Does anyone need another enterprise collaboration tool for helping get closer to the customer? How about if you had a collection of tools in one space that are people centric rather than task or functionally bound?
Written by Dennis Howlett, Contributor

Does anyone need another enterprise collaboration tool for helping get closer to the customer? How about if you had a collection of tools in one space that are people centric rather than task or functionally bound? This is the set-up for looking at HiveLive, a vendor I stumbled across as part of a sideways related conversation I had with Jeff Nolan, one of my Irregular colleagues.

HiveLive claims to take a people centric approach to architecting a set of solutions into which customers can dip to suit their own circumstances. The main parts of the system are Live Leads, LiveLoyalty, LiveInsights and LiveAnswers, each of which is designed to meet the broad needs of a particular community requirement. (see illustration above.)

HiveLive is built this way because while the company believes that most business purpose communities are unique, it needed to ensure that customizing is as easy as possible. In an effort to overcome what is usually a good amount of hand coding, HiveLive allows users to configure by mouse click to create both the functionality and required look and feel. This is not too dissimilar to building sidebars in blogs using widgets except that it covers the whole of the application. HiveLive provides a series of templates which can be cloned to quick start their efforts or the buyer can start from scratch.

The key to managing these types of environment is in fine grained access control and here, HiveLive provides the 'hive' administrator with as much control as is needed. The entire site can for example be made private to invited members, areas can be cvlosed off or shared as the need changes. The only requirement is that users must be registered to the system in order to gain any meaningful access. People who create spaces in the 'hive' choose who can participate to to what extent.

One of the early customers is Serena, a community for developers working on business mashups. At first glance it looks like any other website but includes a variety of elements like blogs, wikis, forums and private areas within the community framework that are all highly accessible and easy to use.

Pricing for HiveLive ranges $2,500 to $5,000 per month depending upon a matrix of scalars including number of seats, page views, any shared revenue arrangements. The company expects to sign initial 1-2 year deals.

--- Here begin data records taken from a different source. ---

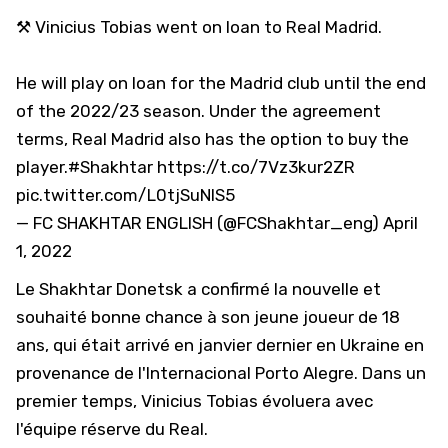
⚒ Vinicius Tobias went on loan to Real Madrid.
He will play on loan for the Madrid club until the end
of the 2022/23 season. Under the agreement
terms, Real Madrid also has the option to buy the
player.
#Shakhtar
https://t.co/7Vz3kur2ZR
pic.twitter.com/L0tjSuNIS5
— FC SHAKHTAR ENGLISH (@FCShakhtar_eng)
April
1, 2022
Le Shakhtar Donetsk a confirmé la nouvelle et
souhaité bonne chance à son jeune joueur de 18
ans, qui était arrivé en janvier dernier en Ukraine en
provenance de l'Internacional Porto Alegre. Dans un
premier temps, Vinicius Tobias évoluera avec
l'équipe réserve du Real.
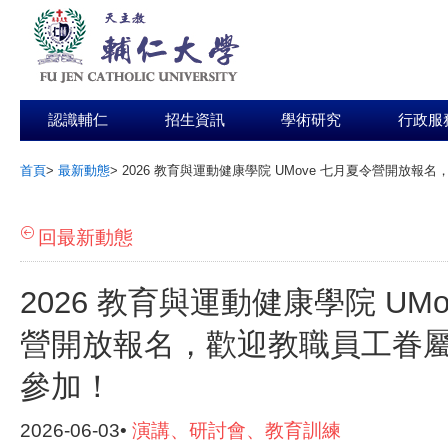
認識輔仁
招生資訊
學術研究
行政服
首頁
>
最新動態
>
2026 教育與運動健康學院 UMove 七月夏令營開放
:::
回最新動態
2026 教育與運動健康學院 UM
營開放報名，歡迎教職員工眷
參加！
2026-06-03•
演講、研討會、教育訓練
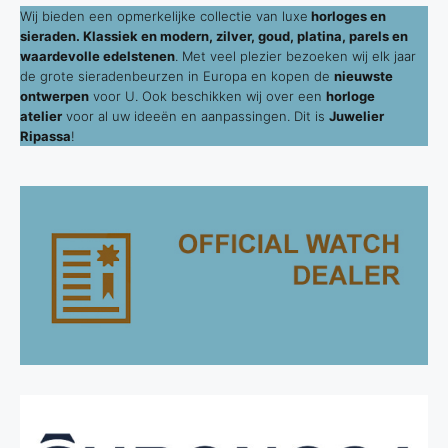
Wij bieden een opmerkelijke collectie van luxe
horloges en
sieraden. Klassiek en modern, zilver, goud, platina, parels en
waardevolle edelstenen
. Met veel plezier bezoeken wij elk jaar
de grote sieradenbeurzen in Europa en kopen de
nieuwste
ontwerpen
voor U. Ook beschikken wij over een
horloge
atelier
voor al uw ideeën en aanpassingen. Dit is
Juwelier
Ripassa
!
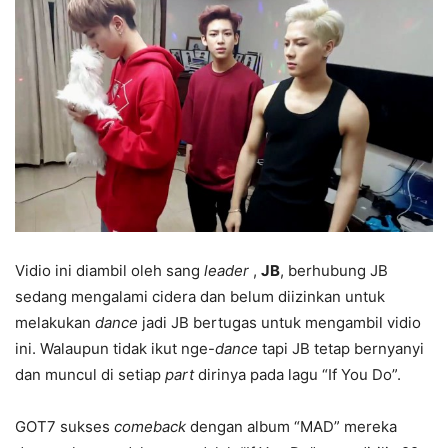
Vidio ini diambil oleh sang
leader
,
JB
, berhubung JB
sedang mengalami cidera dan belum diizinkan untuk
melakukan
dance
jadi JB bertugas untuk mengambil vidio
ini. Walaupun tidak ikut nge-
dance
tapi JB tetap bernyanyi
dan muncul di setiap
part
dirinya pada lagu “If You Do”.
GOT7 sukses
comeback
dengan album “MAD” mereka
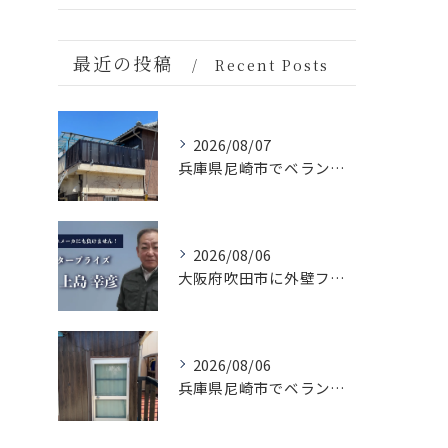
最近の投稿
Recent Posts
2026/08/07
兵庫県尼崎市でベランダリフォームを完工しました。
2026/08/06
大阪府吹田市に外壁フル塗装､シーリング工事､ベランダ簡易防水工事､エアコン脱却の現地調査に行きました。
2026/08/06
兵庫県尼崎市でベランダリフォームを施工してます。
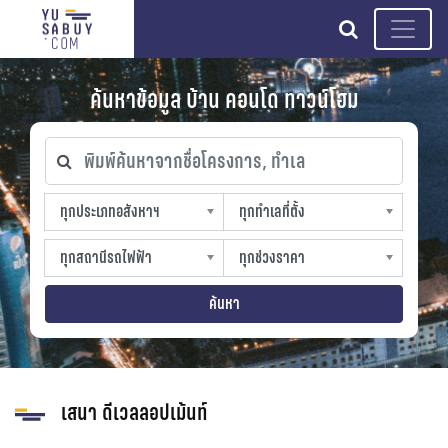
search
ค้นหาข้อมูล บ้าน คอนโด ทาวน์โฮม
พิมพ์ค้นหาจากชื่อโครงการ, ทำเล
ทุกประเภทอสังหาฯ
ทุกทำเลที่ตั้ง
ทุกประเภทอสังหาฯ
ทุกทำเลที่ตั้ง
sproperty
slocation
ทุกสถานีรถไฟฟ้า
ทุกช่วงราคา
ทุกสถานีรถไฟฟ้า
ทุกช่วงราคา
strain-station
sprice
ค้นหา
เสนา ดีเวลลอปเม้นท์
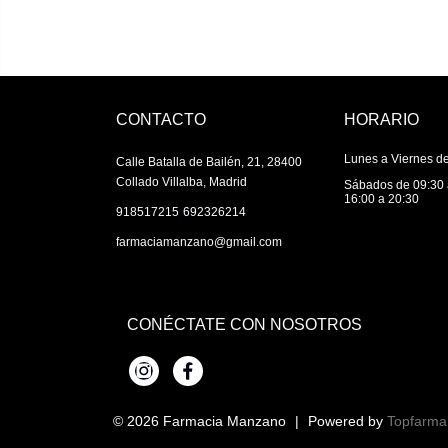
CONTACTO
HORARIO
Lunes a Viernes de
Calle Batalla de Bailén, 21, 28400
Collado Villalba, Madrid
Sábados de 09:30 
16:00 a 20:30
|
918517215
692326214
farmaciamanzano@gmail.com
CONÉCTATE CON NOSOTROS
Instagram
Facebook
© 2026
Farmacia Manzano
|
Powered by
Topfarma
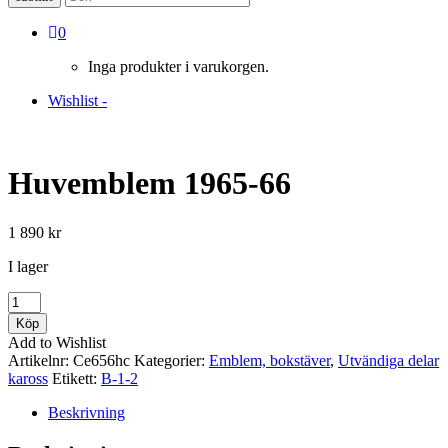
0
Inga produkter i varukorgen.
Wishlist -
Huvemblem 1965-66
1 890
kr
I lager
Huvemblem
1965-
Köp
66
Add to Wishlist
mängd
Artikelnr:
Ce656hc
Kategorier:
Emblem, bokstäver
,
Utvändiga delar
kaross
Etikett:
B-1-2
Beskrivning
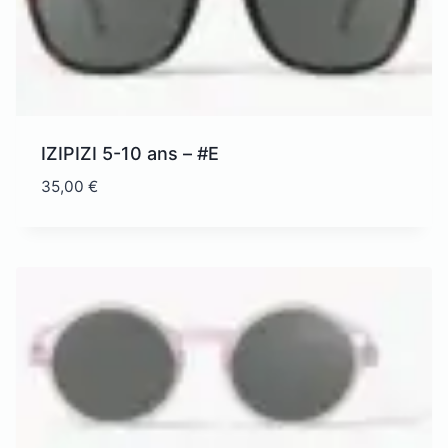
IZIPIZI 5-10 ans – #E
35,00
€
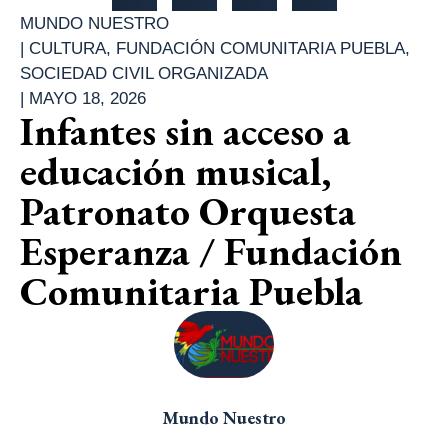
MUNDO NUESTRO
|
CULTURA
,
FUNDACIÓN COMUNITARIA PUEBLA
,
SOCIEDAD CIVIL ORGANIZADA
|
MAYO 18, 2026
Infantes sin acceso a
educación musical,
Patronato Orquesta
Esperanza / Fundación
Comunitaria Puebla
Mundo Nuestro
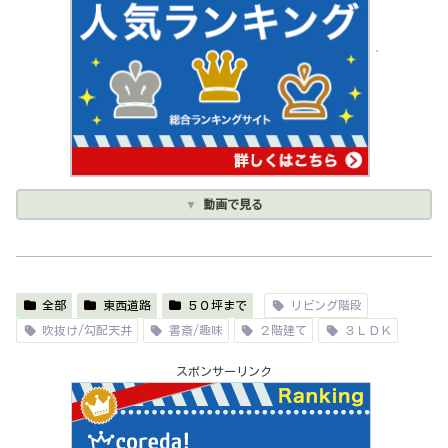
動画で見る
全部
東西道路
５０坪まで
リビング階段
吹抜け/勾配天井
書斎/趣味
２階建て
３ＬＤＫ
スポンサーリンク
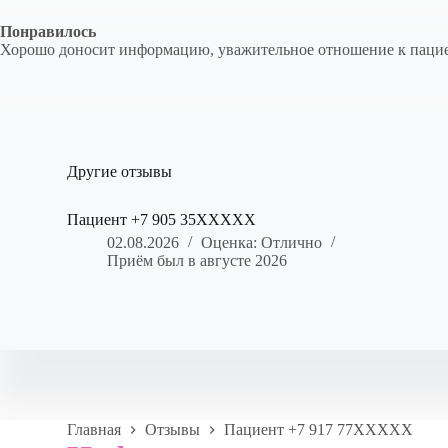
Понравилось
Хорошо доносит информацию, уважительное отношение к пацие
Другие отзывы
Пациент +7 905 35XXXXX
02.08.2026
Оценка: Отлично
Приём был в августе 2026
Главная
Отзывы
Пациент +7 917 77XXXXX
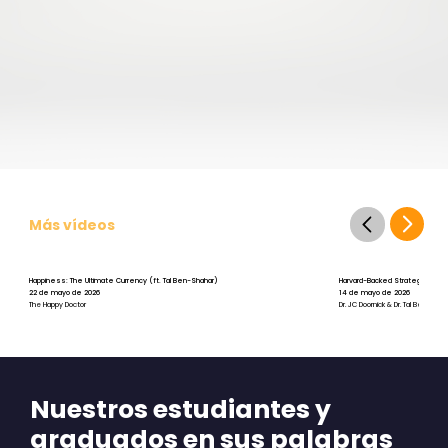
Más vídeos
Happiness: The Ultimate Currency (ft. Tal Ben-Shahar)
Harvard-Backed Strategies for St
22 de mayo de 2026
14 de mayo de 2026
The Happy Doctor
Dr. JC Doornick & Dr. Tal Ben-Shah
Nuestros estudiantes y
graduados en sus palabras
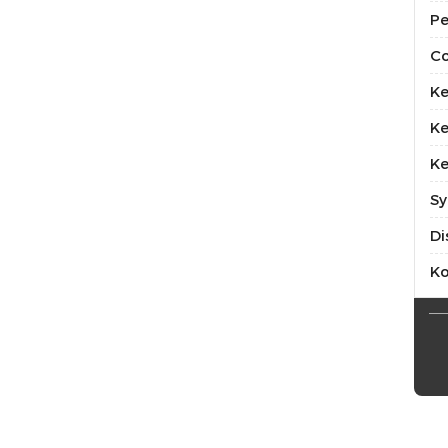
Pe
Co
Ke
Ke
Ke
Sy
Di
K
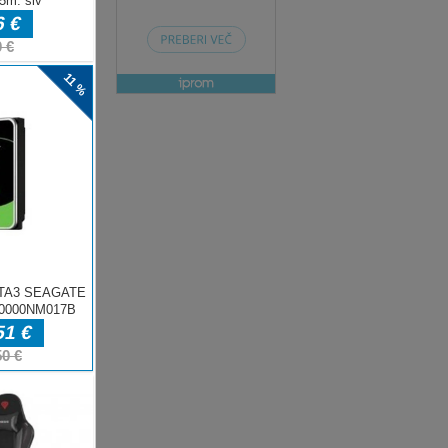
ih
,
 igre
a
a
e
igre
 za
č
e,
 io,
UMP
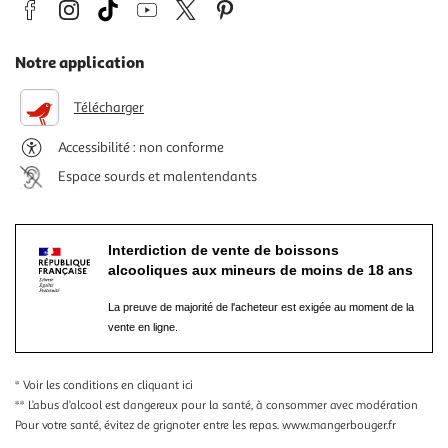
Notre application
Télécharger
Accessibilité : non conforme
Espace sourds et malentendants
Interdiction de vente de boissons
alcooliques aux mineurs de moins de 18 ans
La preuve de majorité de l'acheteur est exigée au moment de la
vente en ligne.
* Voir les conditions
en cliquant ici
** L’abus d’alcool est dangereux pour la santé, à consommer avec modération
Pour votre santé, évitez de grignoter entre les repas.
www.mangerbouger.fr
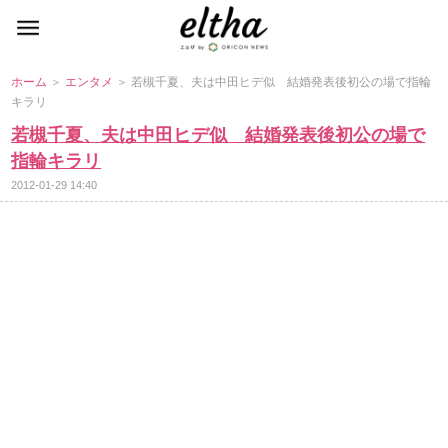
ホーム
＞
エンタメ
＞ 若槻千夏、夫は中田ヒデ似 結婚発表後初公の場で指輪
キラリ
若槻千夏、夫は中田ヒデ似 結婚発表後初公の場で
指輪キラリ
2012-01-29 14:40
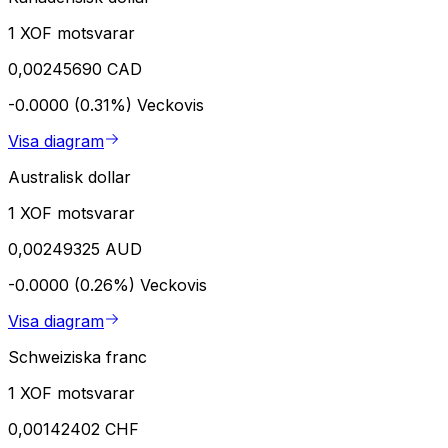
1 XOF motsvarar
0,00245690 CAD
-0.0000 (0.31%)
Veckovis
Visa diagram
Australisk dollar
1 XOF motsvarar
0,00249325 AUD
-0.0000 (0.26%)
Veckovis
Visa diagram
Schweiziska franc
1 XOF motsvarar
0,00142402 CHF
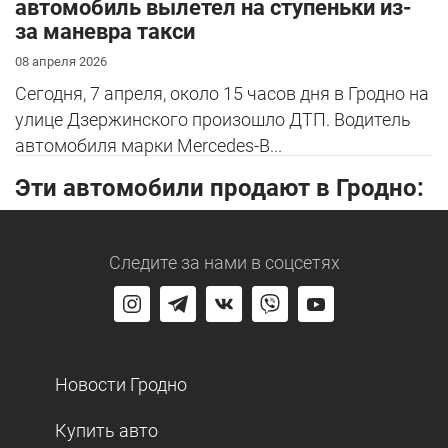
автомобиль вылетел на ступеньки из-
за маневра такси
08 апреля 2026
Сегодня, 7 апреля, около 15 часов дня в Гродно на
улице Дзержинского произошло ДТП. Водитель
автомобиля марки Mercedes-B...
Эти автомобили продают в Гродно:
Следите за нами
в соцсетях
Новости Гродно
Купить авто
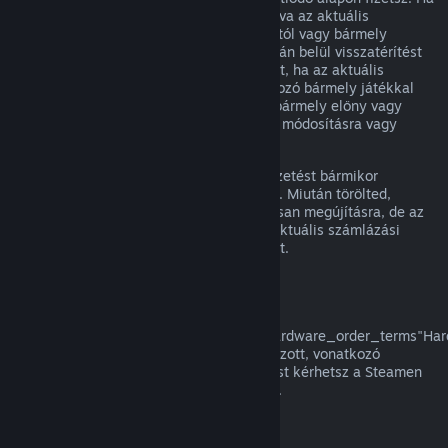
egy megújuló előfizetés nem volt használva az aktuális
számlázási ciklusban, az eredeti vásárlástól vagy bármely
automatikus megújítástól számított 48 órán belül visszatérítést
kérhetsz. A tartalom használtnak tekintett, ha az aktuális
számlázási ciklusban az előfizetésbe tartozó bármely játékkal
játszottak, vagy az előfizetésben foglalt bármely előny vagy
kedvezmény használatra, felhasználásra, módosításra vagy
átruházásra került.
Kérjük, vedd figyelembe, hogy aktív előfizetést bármikor
törölhetsz a
fiók részletei
oldaladra lépve. Miután törölted,
előfizetésed többé nem kerül automatikusan megújításra, de az
előfizetés tartalmához és előnyeihez az aktuális számlázási
időszakod végéig megtartod a hozzáférést.
Steam Hardver
A a
href="https://store.steampowered.com/hardware_order_terms"Har
visszatérítési szabályzatban/a meghatározott, vonatkozó
időkereten és eljáráson belül visszatérítést kérhetsz a Steamen
vásárolt Steam hardverre és tartozékokra.
Visszatérítés csomagokra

I had a quick canter through the service, which is only offered as a hosted service at this time and can see obvious comparisons with Jive Clearspace and possibly Wordframe. This is a segment of the collaboration market that is set to grow rapidly over the next couple of years as enterprises realize that creating a viable customer community requires a rich set of capabilities that anyone can use.

HiveLive's people centric approach makes for good marketing and its 'fill in the form' approach to building a community framework certainly makes it easy to get off the ground.

Offering the solution set in bite sized chunks should make it an attractive way of trialling community building at low risk. However, all these attributes will mean nothing if it can't overcome the marketing clout of Microsoft and IBM and break out as a category killer. But that doesn't mean it will not make a significant impression on the enterprise market. Right now there is plenty to go at and we're very much in the early stags of seeing how this will work out among enterprises that are experimenting with different takes on community.